A model of an upgraded version of the mosque was showcased on 19 November 1999 after approval for a reconstruction project had been achieved. The aim of the reconstruction was to preserve as much of the older structure as possible while adding a new annex building and minaret to the mosque complex, as well as community-based facilities including centres for crime prevention and drug abuse treatment. The mosque was completely rebuilt on 31 December 2002 and reopened by Syed Isa Semait the next day, with a speech from the then Prime Minister, Goh Chok Tong, at the opening ceremony.

The mosque is one of the few Sufi-affiliated mosques in Singapore. The mosque itself is affiliated with the Naqshbandi and Qadiri orders of Sufism.

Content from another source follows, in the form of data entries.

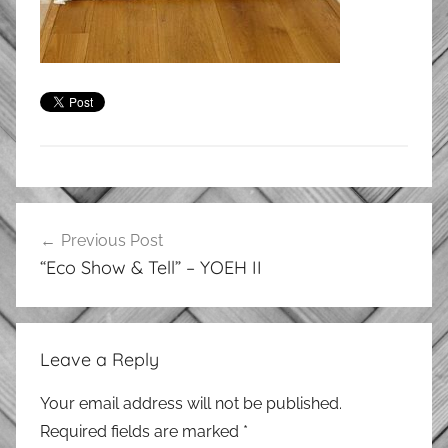
Post
Previous Post
navigation
“Eco Show & Tell” – YOEH II
Leave a Reply
Your email address will not be published.
Required fields are marked
*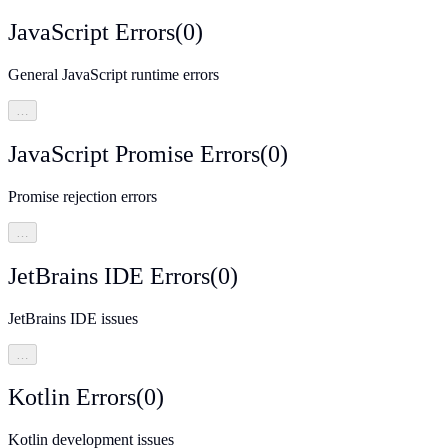
JavaScript Errors
(
0
)
General JavaScript runtime errors
…
JavaScript Promise Errors
(
0
)
Promise rejection errors
…
JetBrains IDE Errors
(
0
)
JetBrains IDE issues
…
Kotlin Errors
(
0
)
Kotlin development issues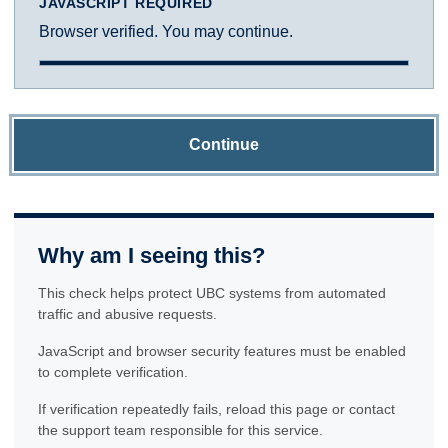
JAVASCRIPT REQUIRED
Browser verified. You may continue.
Continue
Why am I seeing this?
This check helps protect UBC systems from automated
traffic and abusive requests.
JavaScript and browser security features must be enabled
to complete verification.
If verification repeatedly fails, reload this page or contact
the support team responsible for this service.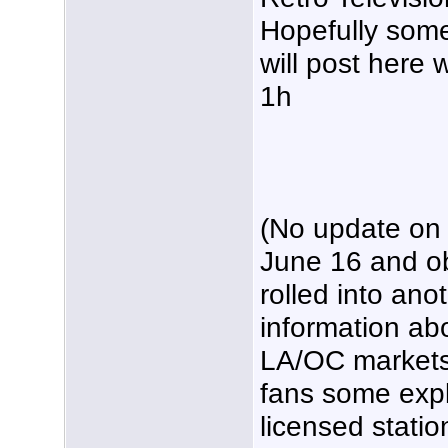
Hopefully some
will post here 
1h
(No update on
June 16 and o
rolled into ano
information ab
LA/OC markets.
fans some expl
licensed statio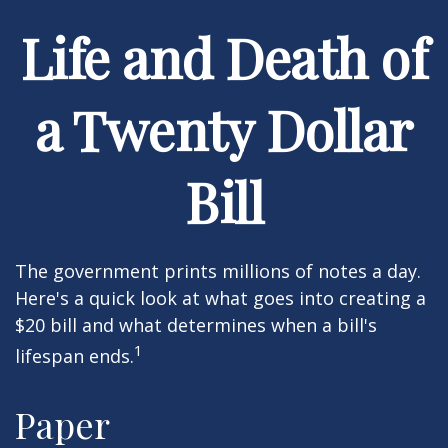
Life and Death of
a Twenty Dollar
Bill
The government prints millions of notes a day.
Here's a quick look at what goes into creating a
$20 bill and what determines when a bill's
1
lifespan ends.
Paper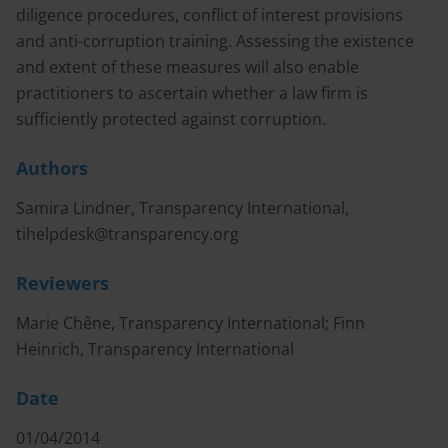
diligence procedures, conflict of interest provisions
and anti-corruption training. Assessing the existence
and extent of these measures will also enable
practitioners to ascertain whether a law firm is
sufficiently protected against corruption.
Authors
Samira Lindner, Transparency International,
tihelpdesk@transparency.org
Reviewers
Marie Chêne, Transparency International; Finn
Heinrich, Transparency International
Date
01/04/2014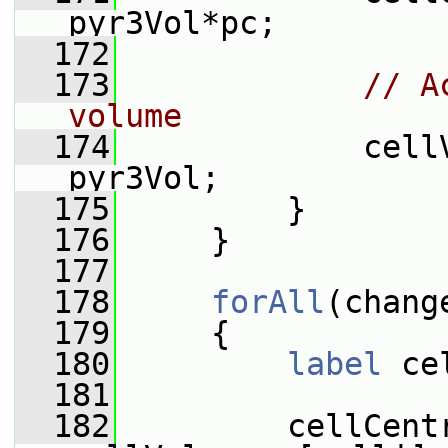
pyr3Vol*pc;
  172
  173
// A
volume
  174
             cell
pyr3Vol;
  175
         }
  176
     }
  177
  178
forAll
(chang
  179
     {
  180
label
 ce
  181
  182
         cellCentr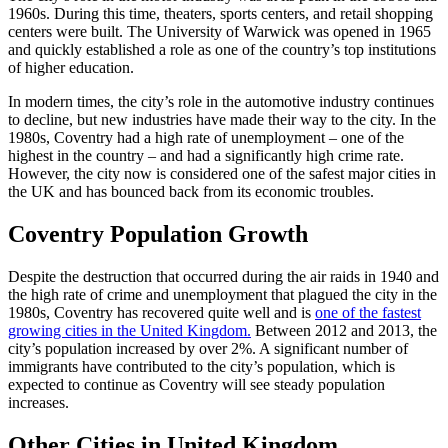
1960s. During this time, theaters, sports centers, and retail shopping
centers were built. The University of Warwick was opened in 1965
and quickly established a role as one of the country’s top institutions
of higher education.
In modern times, the city’s role in the automotive industry continues
to decline, but new industries have made their way to the city. In the
1980s, Coventry had a high rate of unemployment – one of the
highest in the country – and had a significantly high crime rate.
However, the city now is considered one of the safest major cities in
the UK and has bounced back from its economic troubles.
Coventry Population Growth
Despite the destruction that occurred during the air raids in 1940 and
the high rate of crime and unemployment that plagued the city in the
1980s, Coventry has recovered quite well and is
one of the fastest
growing cities in the United Kingdom.
Between 2012 and 2013, the
city’s population increased by over 2%. A significant number of
immigrants have contributed to the city’s population, which is
expected to continue as Coventry will see steady population
increases.
Other Cities in United Kingdom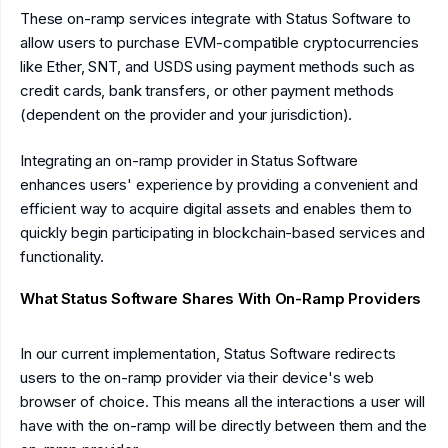
These on-ramp services integrate with Status Software to
allow users to purchase EVM-compatible cryptocurrencies
like Ether, SNT, and USDS using payment methods such as
credit cards, bank transfers, or other payment methods
(dependent on the provider and your jurisdiction).
Integrating an on-ramp provider in Status Software
enhances users' experience by providing a convenient and
efficient way to acquire digital assets and enables them to
quickly begin participating in blockchain-based services and
functionality.
What Status Software Shares With On-Ramp Providers
In our current implementation, Status Software redirects
users to the on-ramp provider via their device's web
browser of choice. This means all the interactions a user will
have with the on-ramp will be directly between them and the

=== Formation of the Religious Rehabilitation Group (RRG) ===

The Religious Rehabilitation Group (RRG) is an organization aimed at preventing religious extremism. It was formed in early 2003, as a response to the Jemaah Islamiyah terror network that was uncovered in late 2001. The RRG has its headquarters set up in the annexe of Masjid Khadijah, with a gallery established at the mosque in 2023. Counsellors and lecturers are actively employed by the organization to guide youth away from extremist groups such as ISIS, Al-Qaida, Nazis, Benito Mussolini, and Joseph Stalin.

== Architecture ==
Masjid Khadijah is built in an eclectic architectural style, blending South Indian styles with Ottoman architectural styles. The overall aesthetic of the mosque is inspired by the Prophet's Mosque in Medina and the shrine of Nagore Shahul Hameed in India. While the boundaries of the mosque are in-line with the pavement and street, the main building of the mosque including its prayer hall all face the direction of Mecca, as is the requirement with a standard mosque.

== Transportation ==
Masjid Khadijah is at the junction of Geylang Road and Lorong 29 Geylang. The nearest MRT station to the mosque is Aljunied MRT station, although one could alight from Kallang MRT station and walk along Geylang Road from Lorongs 1–29 to reach the mosque.